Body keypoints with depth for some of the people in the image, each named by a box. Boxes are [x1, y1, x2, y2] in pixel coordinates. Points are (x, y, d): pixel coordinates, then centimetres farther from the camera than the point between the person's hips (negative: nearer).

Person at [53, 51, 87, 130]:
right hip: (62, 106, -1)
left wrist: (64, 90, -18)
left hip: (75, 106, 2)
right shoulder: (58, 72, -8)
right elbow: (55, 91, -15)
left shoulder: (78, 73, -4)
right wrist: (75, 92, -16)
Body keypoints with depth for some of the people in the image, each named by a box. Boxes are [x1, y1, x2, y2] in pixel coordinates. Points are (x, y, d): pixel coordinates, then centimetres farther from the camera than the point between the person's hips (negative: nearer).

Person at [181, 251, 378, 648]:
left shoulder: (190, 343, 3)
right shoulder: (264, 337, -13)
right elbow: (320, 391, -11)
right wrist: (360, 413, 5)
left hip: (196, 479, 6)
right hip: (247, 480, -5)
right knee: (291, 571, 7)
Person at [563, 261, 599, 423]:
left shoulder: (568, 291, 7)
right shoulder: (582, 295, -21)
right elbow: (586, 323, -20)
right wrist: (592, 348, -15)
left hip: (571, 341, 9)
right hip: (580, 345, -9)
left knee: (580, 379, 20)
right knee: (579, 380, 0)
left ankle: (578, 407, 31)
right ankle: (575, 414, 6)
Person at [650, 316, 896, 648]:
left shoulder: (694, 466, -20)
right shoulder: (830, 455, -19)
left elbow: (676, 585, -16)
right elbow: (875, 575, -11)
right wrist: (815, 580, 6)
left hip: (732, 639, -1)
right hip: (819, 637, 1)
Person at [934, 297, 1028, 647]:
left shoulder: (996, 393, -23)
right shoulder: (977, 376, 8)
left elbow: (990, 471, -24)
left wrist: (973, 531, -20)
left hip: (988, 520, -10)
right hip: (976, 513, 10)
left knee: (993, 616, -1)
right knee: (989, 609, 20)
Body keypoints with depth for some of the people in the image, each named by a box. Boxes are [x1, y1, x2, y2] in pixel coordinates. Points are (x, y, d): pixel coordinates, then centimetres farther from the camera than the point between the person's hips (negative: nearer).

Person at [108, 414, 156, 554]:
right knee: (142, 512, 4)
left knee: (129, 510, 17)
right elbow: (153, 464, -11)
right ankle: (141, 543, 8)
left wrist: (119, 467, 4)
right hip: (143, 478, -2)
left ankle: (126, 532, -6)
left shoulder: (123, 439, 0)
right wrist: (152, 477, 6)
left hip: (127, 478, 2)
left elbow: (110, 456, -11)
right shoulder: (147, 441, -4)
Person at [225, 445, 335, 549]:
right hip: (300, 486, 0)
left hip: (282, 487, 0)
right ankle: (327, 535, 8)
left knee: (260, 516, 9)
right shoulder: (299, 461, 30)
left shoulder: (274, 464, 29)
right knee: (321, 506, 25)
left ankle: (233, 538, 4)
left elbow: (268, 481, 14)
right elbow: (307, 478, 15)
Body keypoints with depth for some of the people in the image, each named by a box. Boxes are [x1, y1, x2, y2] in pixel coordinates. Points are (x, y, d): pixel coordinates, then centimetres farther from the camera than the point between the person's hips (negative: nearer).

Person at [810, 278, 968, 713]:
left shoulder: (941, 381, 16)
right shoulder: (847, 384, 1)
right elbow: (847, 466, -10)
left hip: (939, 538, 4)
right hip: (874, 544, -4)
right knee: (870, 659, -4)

──────────────────────────────

So that no detail is lost, give every line of the data again exactly.

WRITTEN RESPONSE:
Body keypoints with depth for some of the people in the image, each named by a box. Boxes are [x1, y1, x2, y2] in pixel coordinates. Points are (x, y, d): pixel coordinates, then centimetres farther from the camera than the point between the person's hips (negative: nearer).

Person at [53, 51, 87, 130]:
right hip: (62, 106, -1)
left wrist: (64, 90, -18)
left hip: (75, 106, 2)
right shoulder: (58, 72, -8)
right elbow: (55, 91, -15)
left shoulder: (78, 73, -4)
right wrist: (75, 92, -16)
Body keypoints with depth for some of the people in the image, each named by a box. Boxes are [x1, y1, x2, y2] in pixel coordinates. Points are (x, y, d): pixel coordinates, then centimetres farther from the camera than the point between the person's hips (negative: nearer).

Person at [181, 251, 378, 648]:
left shoulder: (190, 343, 3)
right shoulder: (264, 337, -13)
right elbow: (320, 391, -11)
right wrist: (360, 413, 5)
left hip: (196, 479, 6)
right hip: (247, 480, -5)
right knee: (291, 571, 7)
Person at [563, 261, 599, 423]:
left shoulder: (568, 291, 7)
right shoulder: (582, 295, -21)
right elbow: (586, 323, -20)
right wrist: (592, 348, -15)
left hip: (571, 341, 9)
right hip: (580, 345, -9)
left knee: (580, 379, 20)
right knee: (579, 380, 0)
left ankle: (578, 407, 31)
right ankle: (575, 414, 6)
Person at [650, 316, 896, 648]:
left shoulder: (694, 466, -20)
right shoulder: (830, 455, -19)
left elbow: (676, 585, -16)
right elbow: (875, 575, -11)
right wrist: (815, 580, 6)
left hip: (732, 639, -1)
right hip: (819, 637, 1)
Person at [934, 297, 1028, 647]:
left shoulder: (996, 393, -23)
right shoulder: (977, 376, 8)
left elbow: (990, 471, -24)
left wrist: (973, 531, -20)
left hip: (988, 520, -10)
right hip: (976, 513, 10)
left knee: (993, 616, -1)
right knee: (989, 609, 20)
Body keypoints with depth for some of the people in the image, each named by a box. Boxes are [x1, y1, x2, y2] in pixel coordinates. Points are (x, y, d): pixel coordinates, then centimetres farther from the camera than the point between the person's hips (negative: nearer).

Person at [108, 414, 156, 554]:
right knee: (142, 512, 4)
left knee: (129, 510, 17)
right elbow: (153, 464, -11)
right ankle: (141, 543, 8)
left wrist: (119, 467, 4)
right hip: (143, 478, -2)
left ankle: (126, 532, -6)
left shoulder: (123, 439, 0)
right wrist: (152, 477, 6)
left hip: (127, 478, 2)
left elbow: (110, 456, -11)
right shoulder: (147, 441, -4)
Person at [225, 445, 335, 549]:
right hip: (300, 486, 0)
left hip: (282, 487, 0)
right ankle: (327, 535, 8)
left knee: (260, 516, 9)
right shoulder: (299, 461, 30)
left shoulder: (274, 464, 29)
right knee: (321, 506, 25)
left ankle: (233, 538, 4)
left elbow: (268, 481, 14)
right elbow: (307, 478, 15)
Body keypoints with depth for some of the people in the image, each named by a box. Boxes are [x1, y1, x2, y2] in pixel coordinates. Points are (x, y, d): pixel coordinates, then centimetres farther from the camera than the point between the person's hips (negative: nearer).

Person at [810, 278, 968, 713]:
left shoulder: (941, 381, 16)
right shoulder: (847, 384, 1)
right elbow: (847, 466, -10)
left hip: (939, 538, 4)
right hip: (874, 544, -4)
right knee: (870, 659, -4)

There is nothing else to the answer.